Melvin was referring to the leaking to the media of a key police memo last week. Melvin said business, community and education leaders need to focus on other challenges, such as the city's stagnant tax base, the search for a Guilford County Schools superintendent and the planning of the Wyndham Championship. Melvin said the August golf tournament was at "a pinnacle point of whether it goes forward or backward."
"Let's not be pulled down by the naysayers," he said. "The best thing we can do with the naysayers is give them positive-sayers."
A burr in Burr's saddle
By the 13th time he was asked Monday, the talk about the possibility of Richard Burr serving as a running mate for likely GOP presidential nominee John McCain was beginning to annoy the Winston-Salem Republican. So Scoop piled on.
Walking from his lunchtime speech to former Gov. Jim Hunt's Institute on Emerging Issues conference, Burr allowed as how he wouldn't say "no" to the man he believed would be the next president.
Burr has been singled out as a potential vice presidential running mate by multiple pols and pundits, including McCain during a 2006 interview.
But don't get carried away.
"One, it's premature for the question to be asked because he hasn't won the nomination," Burr said. "Two, any responsible candidate is going to wait to see who they run against before they go through a thought process on vice presidential candidates. Three, I don't expect to get a call."
Burr wouldn't be the first in his family tree to be a veep. He is a distant cousin of Aaron Burr, Thomas Jefferson's vice president.
Coble goes Hollywood
Congressman Howard Coble, a Greensboro Republican, was invited to Los Angeles to help present a Lifetime Achievement Grammy award to bluegrass musician Earl Scruggs. The recording academy held a ceremony Saturday night.
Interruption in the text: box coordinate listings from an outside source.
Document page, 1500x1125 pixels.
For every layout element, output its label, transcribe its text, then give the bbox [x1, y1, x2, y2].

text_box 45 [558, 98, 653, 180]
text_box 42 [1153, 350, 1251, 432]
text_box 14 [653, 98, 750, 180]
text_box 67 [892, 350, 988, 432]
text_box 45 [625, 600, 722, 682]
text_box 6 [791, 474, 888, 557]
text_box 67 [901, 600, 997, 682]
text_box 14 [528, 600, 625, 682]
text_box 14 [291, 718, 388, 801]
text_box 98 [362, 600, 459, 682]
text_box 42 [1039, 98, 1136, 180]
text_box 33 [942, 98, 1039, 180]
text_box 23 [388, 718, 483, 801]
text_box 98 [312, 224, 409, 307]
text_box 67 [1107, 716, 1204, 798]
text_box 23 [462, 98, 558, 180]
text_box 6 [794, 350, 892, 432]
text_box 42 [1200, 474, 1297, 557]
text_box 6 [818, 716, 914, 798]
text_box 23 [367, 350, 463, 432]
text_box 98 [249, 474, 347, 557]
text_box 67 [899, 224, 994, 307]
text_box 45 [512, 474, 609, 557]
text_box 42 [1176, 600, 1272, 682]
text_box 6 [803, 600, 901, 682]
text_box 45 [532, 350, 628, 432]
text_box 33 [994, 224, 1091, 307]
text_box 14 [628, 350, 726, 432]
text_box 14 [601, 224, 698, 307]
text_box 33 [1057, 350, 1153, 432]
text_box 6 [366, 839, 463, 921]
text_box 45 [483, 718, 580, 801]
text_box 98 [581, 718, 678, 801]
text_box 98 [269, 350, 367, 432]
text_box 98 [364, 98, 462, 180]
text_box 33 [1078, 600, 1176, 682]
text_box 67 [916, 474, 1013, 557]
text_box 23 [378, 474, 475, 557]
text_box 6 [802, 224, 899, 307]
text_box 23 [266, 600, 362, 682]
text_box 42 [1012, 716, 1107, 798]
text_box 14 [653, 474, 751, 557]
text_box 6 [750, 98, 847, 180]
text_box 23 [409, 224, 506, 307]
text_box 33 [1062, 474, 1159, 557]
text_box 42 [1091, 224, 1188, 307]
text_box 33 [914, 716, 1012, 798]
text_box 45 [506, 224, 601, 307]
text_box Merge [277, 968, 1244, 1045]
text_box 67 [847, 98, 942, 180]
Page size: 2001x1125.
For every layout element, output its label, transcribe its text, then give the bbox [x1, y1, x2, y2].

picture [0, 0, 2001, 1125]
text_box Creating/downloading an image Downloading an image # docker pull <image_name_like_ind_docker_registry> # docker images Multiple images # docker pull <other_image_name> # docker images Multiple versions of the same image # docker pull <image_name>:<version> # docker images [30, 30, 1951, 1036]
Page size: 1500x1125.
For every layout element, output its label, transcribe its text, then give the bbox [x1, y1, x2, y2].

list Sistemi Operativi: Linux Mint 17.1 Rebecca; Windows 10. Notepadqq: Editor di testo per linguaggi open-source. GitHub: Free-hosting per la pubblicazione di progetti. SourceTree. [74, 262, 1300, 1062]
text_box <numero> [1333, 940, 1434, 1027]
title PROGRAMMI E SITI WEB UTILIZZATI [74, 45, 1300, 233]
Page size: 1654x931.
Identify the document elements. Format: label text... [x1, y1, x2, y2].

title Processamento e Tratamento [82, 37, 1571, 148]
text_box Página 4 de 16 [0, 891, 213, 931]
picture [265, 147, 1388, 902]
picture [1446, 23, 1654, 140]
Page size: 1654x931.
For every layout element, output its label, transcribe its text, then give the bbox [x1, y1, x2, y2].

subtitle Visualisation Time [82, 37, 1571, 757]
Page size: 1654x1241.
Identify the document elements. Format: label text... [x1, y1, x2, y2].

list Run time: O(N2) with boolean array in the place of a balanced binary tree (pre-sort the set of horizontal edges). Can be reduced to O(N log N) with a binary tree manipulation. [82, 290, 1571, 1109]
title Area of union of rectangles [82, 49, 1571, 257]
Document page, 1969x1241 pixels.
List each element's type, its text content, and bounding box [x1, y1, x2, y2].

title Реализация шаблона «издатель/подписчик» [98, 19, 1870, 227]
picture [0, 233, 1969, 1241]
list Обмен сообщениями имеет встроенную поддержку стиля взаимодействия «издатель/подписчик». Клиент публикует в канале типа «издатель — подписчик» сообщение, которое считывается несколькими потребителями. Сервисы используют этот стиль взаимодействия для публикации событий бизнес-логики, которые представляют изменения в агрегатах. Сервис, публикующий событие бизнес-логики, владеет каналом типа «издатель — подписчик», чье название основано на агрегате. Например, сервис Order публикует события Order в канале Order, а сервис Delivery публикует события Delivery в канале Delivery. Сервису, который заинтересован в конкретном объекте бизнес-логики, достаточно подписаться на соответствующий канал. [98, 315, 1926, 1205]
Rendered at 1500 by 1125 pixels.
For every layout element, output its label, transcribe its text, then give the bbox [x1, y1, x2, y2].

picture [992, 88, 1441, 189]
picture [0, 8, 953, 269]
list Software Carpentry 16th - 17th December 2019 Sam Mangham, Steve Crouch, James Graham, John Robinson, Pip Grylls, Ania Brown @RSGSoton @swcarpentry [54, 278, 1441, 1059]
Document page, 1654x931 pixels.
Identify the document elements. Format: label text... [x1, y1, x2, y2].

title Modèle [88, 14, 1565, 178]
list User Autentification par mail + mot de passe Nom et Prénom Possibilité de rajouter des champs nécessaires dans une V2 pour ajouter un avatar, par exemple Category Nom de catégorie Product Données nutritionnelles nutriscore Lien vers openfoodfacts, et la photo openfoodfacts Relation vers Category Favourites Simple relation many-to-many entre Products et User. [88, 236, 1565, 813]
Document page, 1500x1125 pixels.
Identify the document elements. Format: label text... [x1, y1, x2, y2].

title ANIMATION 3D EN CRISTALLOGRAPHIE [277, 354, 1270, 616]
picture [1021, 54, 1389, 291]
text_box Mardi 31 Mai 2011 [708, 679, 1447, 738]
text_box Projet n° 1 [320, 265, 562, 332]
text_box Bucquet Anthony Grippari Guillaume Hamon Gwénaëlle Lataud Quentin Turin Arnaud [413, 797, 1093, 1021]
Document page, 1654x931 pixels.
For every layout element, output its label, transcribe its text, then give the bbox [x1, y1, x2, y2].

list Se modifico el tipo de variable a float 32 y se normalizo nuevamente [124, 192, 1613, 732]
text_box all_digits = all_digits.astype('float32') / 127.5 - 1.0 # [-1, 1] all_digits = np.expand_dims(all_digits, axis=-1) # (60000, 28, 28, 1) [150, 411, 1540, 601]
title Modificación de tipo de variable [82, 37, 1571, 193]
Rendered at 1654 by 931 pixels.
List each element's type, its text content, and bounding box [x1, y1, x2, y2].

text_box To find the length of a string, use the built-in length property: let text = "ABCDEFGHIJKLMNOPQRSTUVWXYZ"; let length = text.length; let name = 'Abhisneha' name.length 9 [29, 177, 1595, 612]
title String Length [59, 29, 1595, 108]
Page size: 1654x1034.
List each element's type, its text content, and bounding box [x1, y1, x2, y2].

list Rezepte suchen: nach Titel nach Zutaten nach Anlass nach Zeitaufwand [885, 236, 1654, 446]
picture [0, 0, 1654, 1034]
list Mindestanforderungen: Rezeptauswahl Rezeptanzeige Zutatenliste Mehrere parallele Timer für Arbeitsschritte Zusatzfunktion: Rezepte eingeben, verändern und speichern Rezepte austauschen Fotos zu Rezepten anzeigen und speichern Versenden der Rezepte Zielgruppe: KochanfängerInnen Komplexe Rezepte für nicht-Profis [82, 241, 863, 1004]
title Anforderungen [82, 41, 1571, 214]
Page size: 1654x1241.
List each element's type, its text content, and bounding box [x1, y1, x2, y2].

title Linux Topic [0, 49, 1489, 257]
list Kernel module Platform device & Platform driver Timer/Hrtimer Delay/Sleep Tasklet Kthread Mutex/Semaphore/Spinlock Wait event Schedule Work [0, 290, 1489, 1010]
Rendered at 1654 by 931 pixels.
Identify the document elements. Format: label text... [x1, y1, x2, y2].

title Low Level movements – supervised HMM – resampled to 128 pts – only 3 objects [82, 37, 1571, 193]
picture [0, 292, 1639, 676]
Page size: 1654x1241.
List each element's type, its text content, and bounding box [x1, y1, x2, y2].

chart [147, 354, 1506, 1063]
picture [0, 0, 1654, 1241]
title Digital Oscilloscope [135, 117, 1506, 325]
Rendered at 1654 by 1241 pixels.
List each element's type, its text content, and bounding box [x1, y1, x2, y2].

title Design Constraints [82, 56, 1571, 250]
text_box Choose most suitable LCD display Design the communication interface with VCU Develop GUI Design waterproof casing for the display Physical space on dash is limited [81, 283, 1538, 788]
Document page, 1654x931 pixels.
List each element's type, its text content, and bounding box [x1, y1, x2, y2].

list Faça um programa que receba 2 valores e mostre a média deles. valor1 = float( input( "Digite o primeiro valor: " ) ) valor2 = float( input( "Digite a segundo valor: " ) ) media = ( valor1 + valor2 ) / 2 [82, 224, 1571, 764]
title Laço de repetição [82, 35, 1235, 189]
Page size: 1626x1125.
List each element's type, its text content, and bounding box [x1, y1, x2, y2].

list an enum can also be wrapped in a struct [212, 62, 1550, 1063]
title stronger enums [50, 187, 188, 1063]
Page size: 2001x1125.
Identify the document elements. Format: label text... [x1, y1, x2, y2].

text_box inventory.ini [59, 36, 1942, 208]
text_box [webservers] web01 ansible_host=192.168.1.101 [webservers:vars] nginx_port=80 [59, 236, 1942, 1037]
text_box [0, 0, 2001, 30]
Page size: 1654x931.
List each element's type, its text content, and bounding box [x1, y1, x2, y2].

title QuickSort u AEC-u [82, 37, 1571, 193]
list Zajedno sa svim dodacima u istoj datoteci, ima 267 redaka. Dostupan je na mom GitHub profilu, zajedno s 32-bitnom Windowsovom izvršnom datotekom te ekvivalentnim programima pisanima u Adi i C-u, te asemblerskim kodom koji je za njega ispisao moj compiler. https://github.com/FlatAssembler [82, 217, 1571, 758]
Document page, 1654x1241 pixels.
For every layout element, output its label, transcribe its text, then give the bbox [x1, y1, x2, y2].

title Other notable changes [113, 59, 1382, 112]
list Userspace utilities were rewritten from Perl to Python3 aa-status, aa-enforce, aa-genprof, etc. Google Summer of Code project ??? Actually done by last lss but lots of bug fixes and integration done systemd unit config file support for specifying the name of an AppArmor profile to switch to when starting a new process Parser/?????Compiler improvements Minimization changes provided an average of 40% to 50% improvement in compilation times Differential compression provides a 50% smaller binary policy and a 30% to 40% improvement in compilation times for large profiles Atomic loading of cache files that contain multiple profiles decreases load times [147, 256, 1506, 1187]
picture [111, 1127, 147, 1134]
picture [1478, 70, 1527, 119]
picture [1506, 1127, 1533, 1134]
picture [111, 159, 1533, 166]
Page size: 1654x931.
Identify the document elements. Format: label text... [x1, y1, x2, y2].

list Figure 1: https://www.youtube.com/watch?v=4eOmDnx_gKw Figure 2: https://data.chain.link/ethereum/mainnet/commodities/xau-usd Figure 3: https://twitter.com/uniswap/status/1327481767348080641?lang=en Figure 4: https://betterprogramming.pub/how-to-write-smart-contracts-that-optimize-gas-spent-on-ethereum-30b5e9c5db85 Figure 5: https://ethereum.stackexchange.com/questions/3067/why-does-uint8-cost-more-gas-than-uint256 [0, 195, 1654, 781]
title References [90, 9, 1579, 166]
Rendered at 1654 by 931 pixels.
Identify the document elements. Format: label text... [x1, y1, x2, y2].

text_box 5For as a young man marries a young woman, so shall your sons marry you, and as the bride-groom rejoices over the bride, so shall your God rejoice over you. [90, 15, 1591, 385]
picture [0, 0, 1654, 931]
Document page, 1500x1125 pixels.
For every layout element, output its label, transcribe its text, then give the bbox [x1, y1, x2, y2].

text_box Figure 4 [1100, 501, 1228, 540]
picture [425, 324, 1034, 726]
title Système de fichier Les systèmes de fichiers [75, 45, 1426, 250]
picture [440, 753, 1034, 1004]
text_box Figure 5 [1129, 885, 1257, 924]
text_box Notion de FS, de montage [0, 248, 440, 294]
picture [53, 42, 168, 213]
In true Coble fashion, he was less interested in talking about any A-listers he might have rubbed shoulders with than the "highlight" of his trip: "Being able to visit with my fellow North Carolinian Earl Scruggs."
Coble is ranking member on the House Judiciary Subcommittee on Courts, the Internet, and Intellectual Property, a key committee for folks in movies and television who are concerned about copyright and the like. Some of those met with him during a fundraising breakfast he held Monday before leaving town.
Staff writers Mark Binker and Morgan Josey Glover contributed.